Quick, what's the fastest-growing mode of transportation in the U.S. today?
If you said intercity buses, you're right. Admittedly, taking the bus is a relatively unglamorous way to travel, as a quick perusal of our Greyhound reviews will quickly reveal. But no one's exactly dying to climb aboard Amtrak either, even if they can scrape together the $232 DC-New York fare for the "high-speed" Acela Express or $150 for the slightly slower Northeast Regional.
Don't even mention airline travel. We all know how well that's been going lately.
But unless you live along the Northeast Corridor or parts of the West Coast, where Amtrak has been the only decent alternative to airlines until recently, you may not be aware of a new development.
Those pesky entrepreneurs have been at it again. This time they've taken a tip from the likes of Southwest and Virgin America and started up some pretty spiffy new bus lines with goofy names like Megabus, Vamoose and Boltbus.

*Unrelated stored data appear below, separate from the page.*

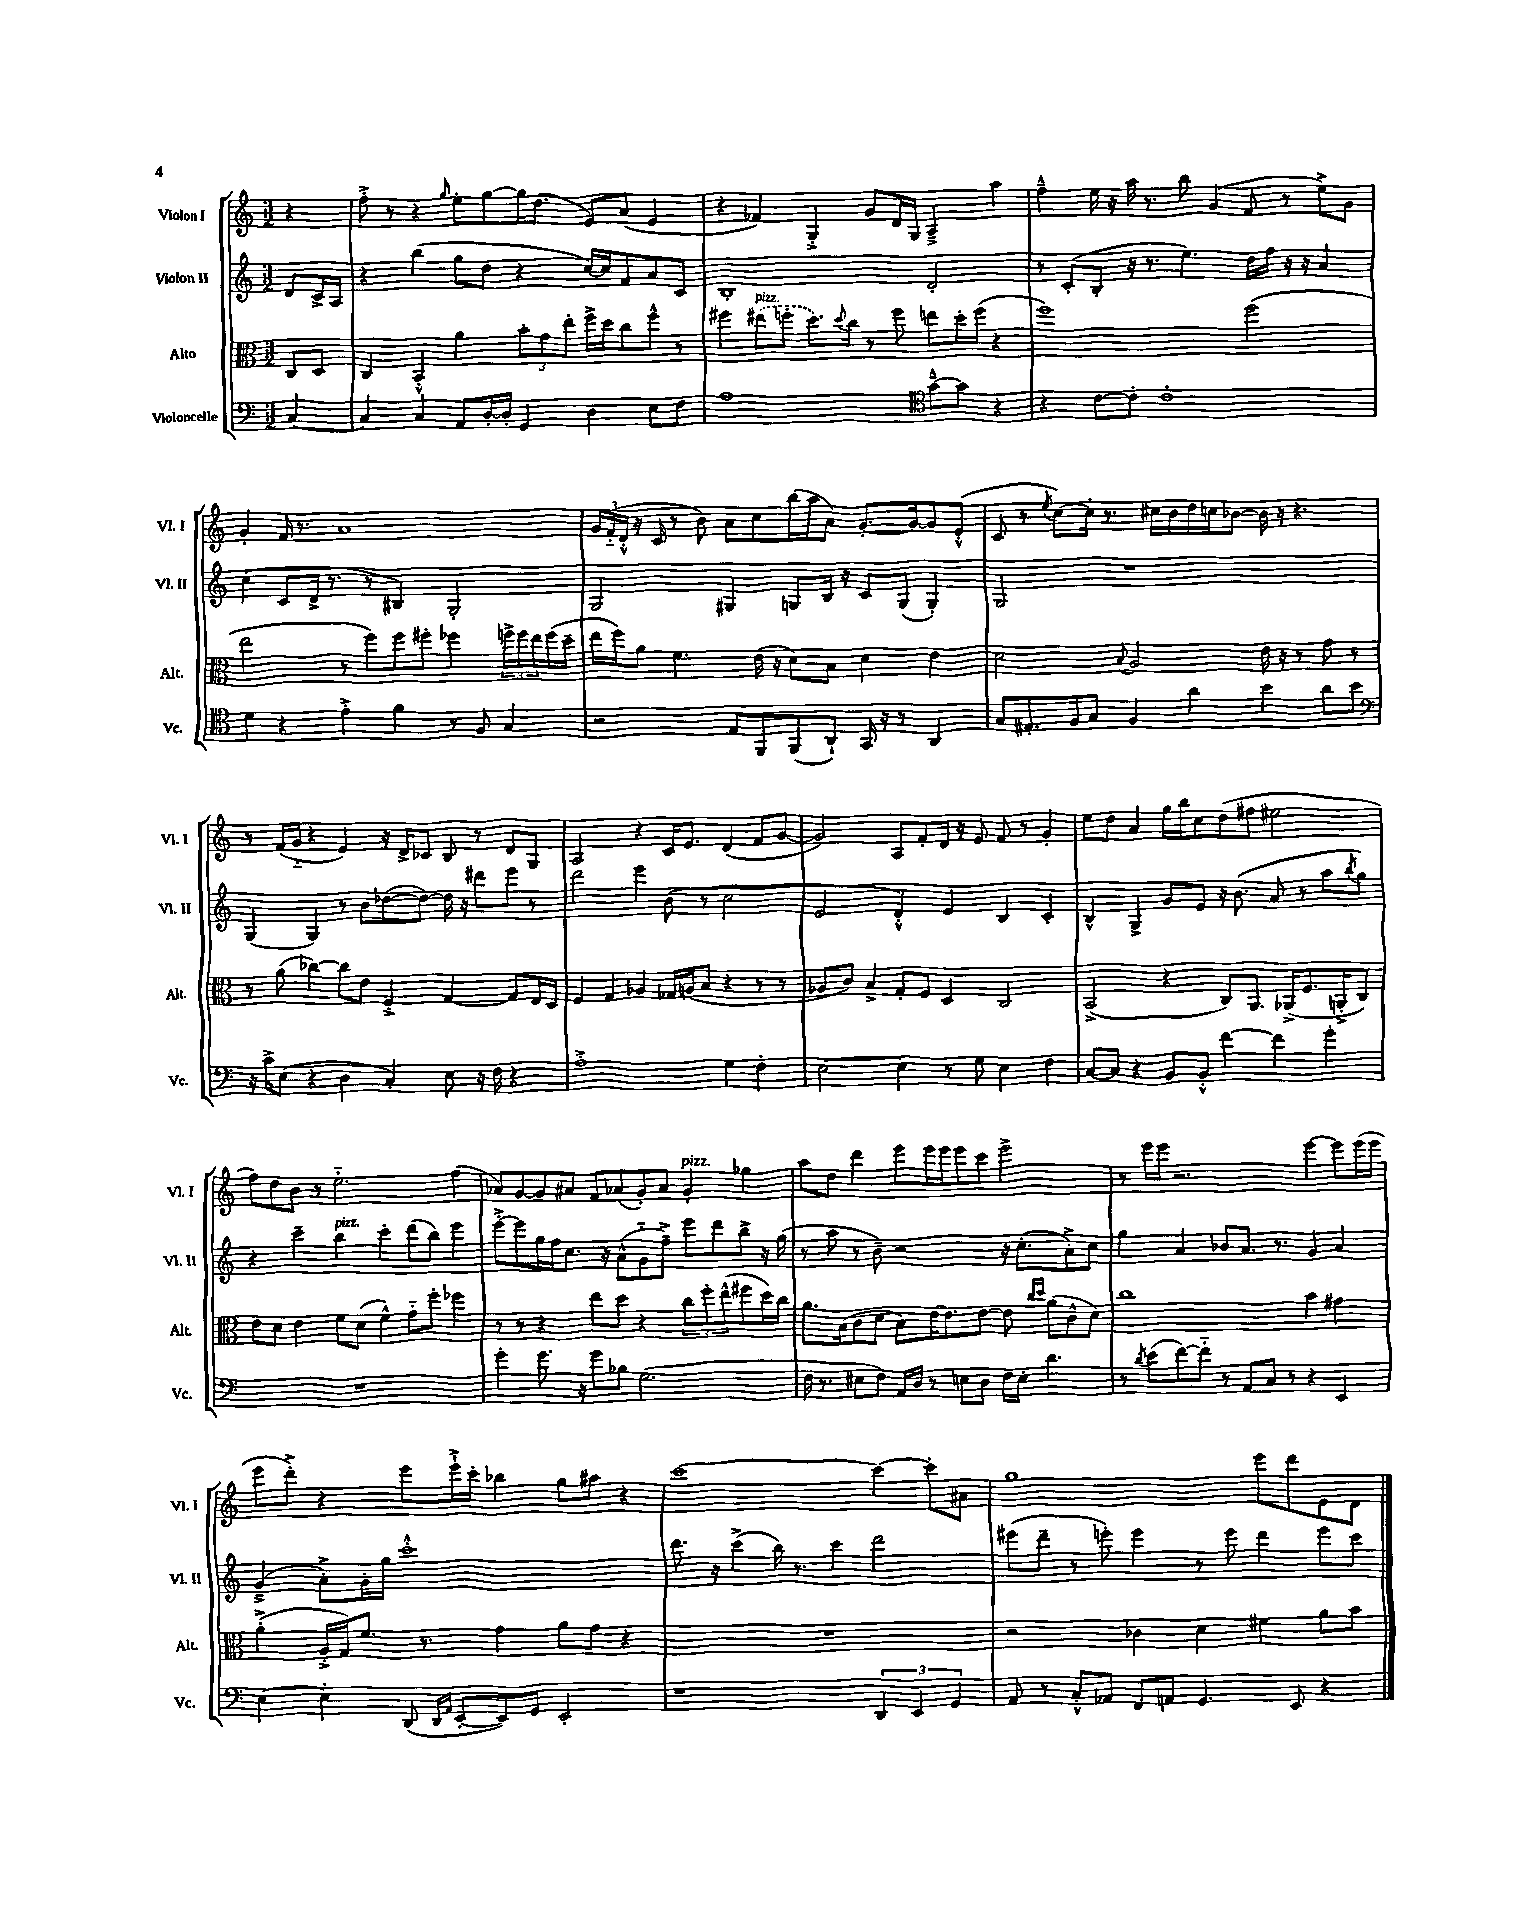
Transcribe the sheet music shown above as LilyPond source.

<<
\new StaffGroup <<
\new Staff = "s0" \with { instrumentName = "Violon I" shortInstrumentName = "Vl. I" } {
    \clef treble \key c \major \numericTimeSignature \time 3/2 \partial 4
    r4 |
    f''8-.-> r8 r4 \grace { g''16 } e''8-. g''8~ g''16 d''8.( e'8) a'8( e'4 |
    r4 fes'4) g4-.-> g'8 d'16 g16 a4---> a''4 |
    f''4---^ e''16 r16 a''16 r8. b''8 g'4( f'8 r8 e''8->) g'8 |
    g'4-. f'16 r8. a'1 |
    \tuplet 3/2 { g'16 f'16-_( d'16-.-^ } r16 c'16 r8 b'8) a'8 c''8 b''16( a''16 a'8) g'8.~-. g'16~ g'8 e'8-.-^( |
    c'8 r8 \acciaccatura { e''8 } c''8~) c''16-. r8. cis''16 b'16 d''16 c''16 bes'8~ bes'16 r16 r4. |
    r8 f'16( g'16-_ r4 e'4) r16 d'16-> ces'8 b8 r8 d'8 g8 |
    a2 r4 c'16 e'8. d'4( f'8 g'8~ |
    g'2) a8 f'8-. d'16 r16 e'8 f'8 r8 g'4-. |
    e''8 d''8 a'4 g''16 b''16 c''8 d''8( fis''8 eis''2 |
    f''8) d''8 b'8 r8 e''2.-_ f''4( |
    aes'8) g'8~ g'8 ais'8 f'8 aes'8( g'8-.) aes'8 g'4-.^\markup { \italic "pizz." } ges''4 |
    a''8 d''8 d'''4 e'''8 e'''16 e'''16 e'''8 c'''8 e'''2-> |
    r8 e'''16 e'''16 r2. e'''4~ e'''8 e'''16( e'''16 |
    e'''8 d'''8-.->) r4 e'''8 e'''16-!-> c'''16-. bes''4 g''8 ais''8 r4 |
    c'''1~ c'''4~ c'''8-. ais'8 |
    g''1 e'''8 d'''8 e'8 d'8 \bar "|." |
}
\new Staff = "s1" \with { instrumentName = "Violon II" shortInstrumentName = "Vl. II" } {
    \clef treble \key c \major \numericTimeSignature \time 3/2 \partial 4
    d'8 c'16-> a16 |
    r4 b''4( g''8 d''8 r4 c''16~) c''16 f'8 a'8 c'8 |
    b1-. d'2-. |
    r8 c'8-.( b8-. r16 r8. e''4.) d''16 f''16 r16 r16 a'4 |
    c''4( c'8 d'16-> r8. r8 bis4) g2-. |
    g2 gis4 g8 b16 r16 c'8 g8( g4-.) |
    g2 r1 |
    g4( g4) r8 b'8 des''8~( des''8~) des''16 r16 dis'''8 e'''8 r8 |
    d'''2 e'''4 b'8( r8 c''2 |
    e'2 d'4-.-^) e'4 b4 c'4-. |
    b4-^ g4-> g'8 e'8 r16 b'8.( a'8 r8 a''8 \acciaccatura { b''8 } g''8) |
    r4 c'''4-- b''4^\markup { \italic "pizz." } c'''4-. d'''8( b''8) e'''4 |
    e'''8~-.-> e'''8 g''16 f''16 c''8. r16 a'8-^( g'8-_ f''8--->) e'''8 d'''8 b''8-> r16 g''16( |
    r8 a''8 r8 b'8--) r2 r16 c''8.-.( a'8-.->) c''8 |
    g''4 a'4 bes'8 a'8. r8. g'4 a'4 |
    g'4--->( a'8-.->) g'16-. g''16 c'''1-.-^ |
    d'''8. r16 c'''4->( b''16) r8. c'''4 d'''2 |
    eis'''8( d'''8-- r8 e'''8-.) e'''4 r8 e'''8 d'''4 e'''8 c'''8 \bar "|." |
}
\new Staff = "s2" \with { instrumentName = "Alto" shortInstrumentName = "Alt." } {
    \clef alto \key c \major \numericTimeSignature \time 3/2 \partial 4
    c8 d8 |
    c4 b,4-.-^ a'4 \tuplet 3/2 { b'8-. g'8 e''8-. } f''16-> d''16 c''8 f''8-^ r8 |
    fis''4 \once \slurDashed eis''8^\markup { \italic "pizz." }( f''8-. d''8.) \appoggiatura { d''8 } c''16 r8 f''8 e''8 d''16-. f''16( r4 |
    f''1) f''2( |
    e''2 r8 f''8) f''8 fis''8-. fes''4 \tuplet 3/2 { f''16-> f''16 e''16 } f''16( d''16-- |
    e''16 f''16) a'8 f'4. e'16( r16 d'8) b8 d'4 e'4 |
    d'2 \appoggiatura { b8 } a2 e'16 r16 r8 g'8 r8 |
    r8 a'8( ces''4~) ces''8 e'8 f4-.-> g4~ g8 e16 d16 |
    f4 g4 aes4 ges16 a16( b8 r4 r8 r8 |
    aes8 c'8) b4-> g8-. f8 d4 c2 |
    b,2->( r4 c8) a,8. aes,16->( f8. a,16-.-> c8) |
    e'8 d'8 e'4 f'8 d'8( f'4-^) g'8-_ f''8-. fes''4 |
    r8 r8 r4 e''8 d''8 r4 \tuplet 3/2 { c''8 f''8-. e''8-^( } fis''8 d''16) c''16 |
    a'8. b16( c'8 d'8 b8) e'16~ e'8. e'8~ e'8 \grace { c''16 d''16 } a'8( c'8-^ d'8) |
    c''1 b'4 gis'4 |
    a'4-.->( a16-.-> g16) f'8. r8. g'4 a'8 g'8 r4 |
    R1. |
    r2 ces'4 d'4 fis'4 a'8 b'8 \bar "|." |
}
\new Staff = "s3" \with { instrumentName = "Violoncelle" shortInstrumentName = "Vc." } {
    \clef bass \key c \major \numericTimeSignature \time 3/2 \partial 4
    c4~ |
    c4 c4 a,8 d16~-. d16-. g,4 d4 e8 f8 |
    a1 \clef tenor g'8~---^ g'8 r4 |
    r4 c'8~ c'8-. c'1-. |
    d'4 r4 e'4-.-> f'4 r8 f8 g4 |
    r2 e8 f,8 f,8( a,8-!) g,16 r16 r8 a,4 |
    g8 eis8.-. f16 g8 f4 a'4 b'4 a'8 b'8 |
    \clef bass r16 c'16-> e8( r4 d4 c4-.) e8 r16 f16 r4 |
    a1-.-> g4 f4-. |
    e2~ e4 r8 g8 e4 f4 |
    c8~ c8 r4 b,8 b,8-.-^ f'4~ f'4 g'4-. |
    R1. |
    g'4-. g'8. r16 g'8 bes8 g2.( |
    f16 r8. eis8 f8) a,16 d16 r8 e8 d8 f16 e16-. d'4. |
    r8 \acciaccatura { d'8 } e'8( f'8~) f'8-_ r8 a,8 c8 r8 r4 e,4 |
    e4~ e4-. d,8( \grace { d,16 a,16 } e,8~-. e,8) g,8 e,2-. |
    r1 \tuplet 3/2 { d,4 e,4 g,4 } |
    a,8 r8 c8-.-^ aes,8 f,8 a,8 g,4. e,8 r4 \bar "|." |
}
>>
>>
\layout { \context { \Score \remove "Bar_number_engraver" } }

What's unusual about these bus lines is that they have very simple routes – along the lines to Washington to Baltimore to Philadelphia to New York to Boston. Not hard to figure out. They also have new buses with bathrooms and Wi-Fi and they leave from convenient street corners and parking lots, not dingy bus terminals in downtrodden parts of town. Many offer reserved seating, movies, snacks, power outlets for your laptops and gadgets and group plans.
Low cost
But what's really unusual about these new buses is the fares. They're a fraction of the cost of train or air travel and they're about half the cost of driving, where one faces stiff tolls on major highways, bridges tunnels and whatever else our starving states can dream up.
Here's a sample of fares for next-day travel from DC to New York:
$21.00 | |
$20.00 | |
$21.00 | |
$30.00 |
(Fares change constantly depending on demand. Your results may vary.)
At ConsumerAffairs.com, we're quite familiar with all these bus lines. Our associates take them regularly between Washington and New York and strongly prefer them to the train, cost notwithstanding. It's a little hard to say why, except that they are somehow "cool" while the train is just, well, a train full of old guys in suits while the buses tend to be a younger hipper crowd of students, budding politicos and would-be Wall Street moguls.
Depending on traffic, the trip takes about four and a half to five hours. The Amtrak Accela takes about three hours if it doesn't break down. A regional Amtrak takes about three and a half to four, assuming nothing goes wrong.
Who did this?
So what politician should we be hoisting on our shoulders to celebrate this innovation in travel? Well, frankly, you'd have to go to Plains, Georgia if you wanted to thank the person who made the wheels of the bus go round and round, for it was under Jimmy Carter that the old Interstate Commerce Commission (ICC) was abolished and travel was basically – gasp! -- deregulated.
Yep. A few decades ago you couldn't just buy a bus and start hauling people around. You still can't of course. There are safety regulations to meet, licenses to get and so forth but once you have all that, you don't need anyone's permission to begin serving the DC-New York route – or the Ames-Keokuk route for that matter.
It took some aspiring Chinese immigrants to realize this and start running buses from New York's Chinatown to DC's. Others quickly caught on, including newly-privatized British carrier Megabus.
So what we now have in much of the country's most populous regions is bare-knuckled competition to see who can offer the lowest fares, best service, most frequent schedule, spiffiest buses and so on.
Contrast this to the agony that is high-speed rail. All it takes to start a new bus route is a highway and a bus. To start a new high-speed rail service requires billions and billions of dollars, and then a few more billion to keep it running and in at least semi-safe condition.
(If you don't believe new rail systems deteriorate quickly, take a look at Washington's Metro system today compared to a few decades ago when everything still worked.)
All of this is our way of backing into the surprising statistic that since 2006, intercity buses have been the nation's fastest-growing form of transportation, growing nearly twice as fast as Amtrak.
At a time when Congress is at loggerheads over reducing the budget while the Obama Administration is proposing an expensive high-speed rail network, various think tankers, like the Cato Institute's Randal O'Toole are taking the opportunity to say it might just be better to swallow our pride and take the bus.
We're not taking sides in that fight but for now, consumers who haven't tried one of these new bus lines are, well, missing the bus.